The Pension Fund Regulatory and Development Authority (PFRDA) has altered the withdrawal rules for subscribers of the National Pension System (NPS), so that they can deal with sudden financial requirements.
Earlier, the minimum period under NPS for availing partial withdrawal from Tier-I account of the subscriber was ten years. This has now been brought down to three years, with effect from August 10, 2017.
Earlier a minimum gap of five years was necessary between two partial withdrawals. Now, a subscriber can make three partial withdrawals during the period of subscription under NPS. No minimum time gap between two partial withdrawals is required.
Each withdrawal may however, not exceed 25 per cent of the contributions made by the subscriber, excluding the employer’s contribution. However, in case of Tier-II account, there is no withdrawal restriction.

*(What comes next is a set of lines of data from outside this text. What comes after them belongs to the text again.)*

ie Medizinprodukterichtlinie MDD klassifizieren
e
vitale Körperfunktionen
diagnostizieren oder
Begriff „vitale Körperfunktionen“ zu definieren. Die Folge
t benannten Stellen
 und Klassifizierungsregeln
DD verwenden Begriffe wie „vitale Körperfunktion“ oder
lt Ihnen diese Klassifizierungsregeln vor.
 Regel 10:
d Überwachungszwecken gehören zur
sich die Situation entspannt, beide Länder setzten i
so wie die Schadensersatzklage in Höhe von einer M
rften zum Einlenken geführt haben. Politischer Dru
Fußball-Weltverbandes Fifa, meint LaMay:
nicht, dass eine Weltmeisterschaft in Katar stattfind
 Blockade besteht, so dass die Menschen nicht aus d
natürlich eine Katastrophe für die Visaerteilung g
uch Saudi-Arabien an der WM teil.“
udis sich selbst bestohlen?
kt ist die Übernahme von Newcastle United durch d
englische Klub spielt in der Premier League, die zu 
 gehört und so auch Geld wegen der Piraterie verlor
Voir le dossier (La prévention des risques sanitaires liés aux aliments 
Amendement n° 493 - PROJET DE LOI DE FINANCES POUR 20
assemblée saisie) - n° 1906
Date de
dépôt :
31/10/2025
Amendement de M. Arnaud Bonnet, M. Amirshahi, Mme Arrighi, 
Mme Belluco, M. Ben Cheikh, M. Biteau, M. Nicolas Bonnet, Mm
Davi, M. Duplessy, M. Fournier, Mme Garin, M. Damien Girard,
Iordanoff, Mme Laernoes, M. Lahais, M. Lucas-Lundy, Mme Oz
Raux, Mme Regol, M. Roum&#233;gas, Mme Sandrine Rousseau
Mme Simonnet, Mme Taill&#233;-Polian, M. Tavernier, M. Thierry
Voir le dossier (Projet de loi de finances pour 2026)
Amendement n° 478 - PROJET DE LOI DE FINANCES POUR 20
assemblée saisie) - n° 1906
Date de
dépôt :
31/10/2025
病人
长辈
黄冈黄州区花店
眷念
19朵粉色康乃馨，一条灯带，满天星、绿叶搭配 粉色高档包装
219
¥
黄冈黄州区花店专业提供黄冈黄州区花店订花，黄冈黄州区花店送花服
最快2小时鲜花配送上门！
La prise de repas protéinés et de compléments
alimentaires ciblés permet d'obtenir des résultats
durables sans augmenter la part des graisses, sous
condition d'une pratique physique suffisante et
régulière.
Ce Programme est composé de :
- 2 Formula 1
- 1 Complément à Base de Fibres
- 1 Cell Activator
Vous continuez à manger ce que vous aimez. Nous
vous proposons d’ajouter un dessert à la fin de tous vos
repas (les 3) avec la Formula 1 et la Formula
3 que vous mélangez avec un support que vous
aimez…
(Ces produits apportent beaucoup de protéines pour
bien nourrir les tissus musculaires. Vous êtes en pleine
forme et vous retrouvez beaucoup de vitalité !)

The partial withdrawals from the Tier-I account under NPS are allowed in case of: higher education; marriage children (including a legally-adopted child); for the purchase or construction of a residence in subscriber’s name or in a joint name with legally-wedded spouse (not permissible if individual already has such a residence); for treatment of specific illnesses of the subscriber, legally-wedded spouse or children or dependent parents; for skill development/ self-development/re-skilling courses or activities; for establishment of own venture or any start-ups, and so on.
The facility can only be availed if the subscriber has been in the NPs for at least three years from the date of joining.